James Robertson: The Testament Of Gideon Mack

James Robertson: The Testament Of Gideon Mack

A ratty pair of sneakers is the only physical evidence of the weekend Gideon Mack says he spent at the gates of Hell. The editor who tries to confirm his memoir's details is left with frustrating inconsistencies. But this purported autobiography of a rebellious preacher's kid, faithless minister, and finally confirmed heretic offers a rich narrative spiced with existential angst. In his meditation on devotion to an absentee God, Scottish novelist James Robertson passes on didacticism and dogma, treating his readers to a compulsively readable and sometimes profound story of unrequited love.

Mack speaks from beyond the grave in this manuscript written in the hours before he sets off for his second meeting with the devil—a journey that, according to the preface, ended with his dead body rotting on a hillside. His tale begins with upbringing in the manse (the home provided for ministers in the Scottish Church) with his spare-the-rod father and ineffectual mother. Gideon spitefully plans to crush his father's dreams that his son will follow him into the ministry, only to decide after college that becoming an atheist pastor is too sweet a revenge to pass up. When his wife is killed in a car accident, he begins to lose confidence in his own apostasy and even dallies with his best friend's wife before falling into a chasm on the rocky coast—where, instead of dying from his injuries, he spends three days with a mysterious man who claims to be the devil. Mack emerges determined to be honest about his newfound (albeit topsy-turvy) belief in the supernatural, but instead succeeds in alienating every friend he has left, while pining fitfully for the intimacy he achieved with the hellish trickster in that sandy cave.

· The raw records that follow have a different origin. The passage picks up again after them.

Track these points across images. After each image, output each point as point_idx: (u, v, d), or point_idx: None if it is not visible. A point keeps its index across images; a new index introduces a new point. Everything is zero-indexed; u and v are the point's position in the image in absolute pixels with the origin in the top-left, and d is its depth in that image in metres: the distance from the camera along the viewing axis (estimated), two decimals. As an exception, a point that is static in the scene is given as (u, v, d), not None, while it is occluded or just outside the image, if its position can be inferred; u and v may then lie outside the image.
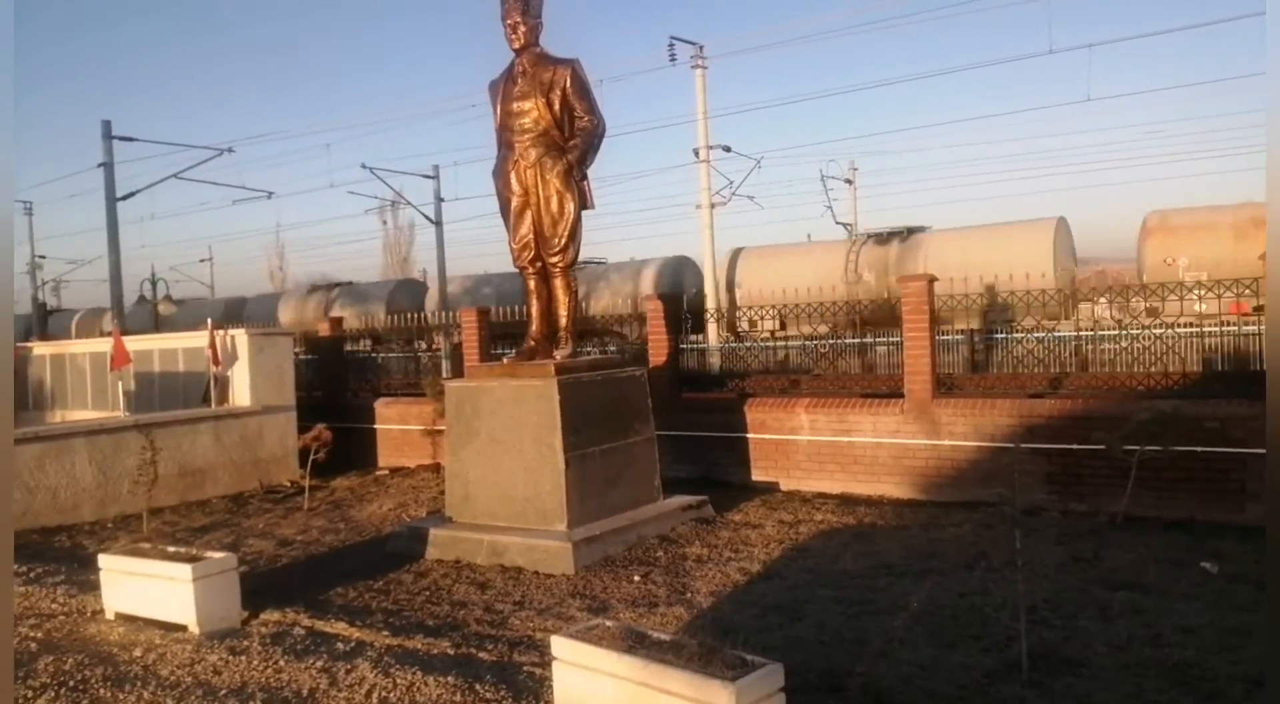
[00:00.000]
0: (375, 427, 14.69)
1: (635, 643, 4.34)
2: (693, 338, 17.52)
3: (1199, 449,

Robertson writes with a directness and bleak fatalism appropriate to the harsh Calvinist milieu of the Scottish Kirk. And his protagonist Mack relates his life—familiar Freudian hang-ups and unlikely demonic adventures alike—with a kind of regretful hope. By recovering his motivations and tracing his convoluted changes of heart, Mack tries to leave behind an apology for his life that will humanize him in the eyes of those who have only ever seen his collar or his disgrace. To this confession, Robertson adds the whimsical, postmodern touch of editorial commentary that neither confirms nor disproves his story, but gives it a shifting foothold on pragmatic Scottish soil, somewhere north of hell's outer circles. Mack's journey through the haunted void of his religion isn't necessarily inspiring, but its honesty and strength make it a tonic nonetheless.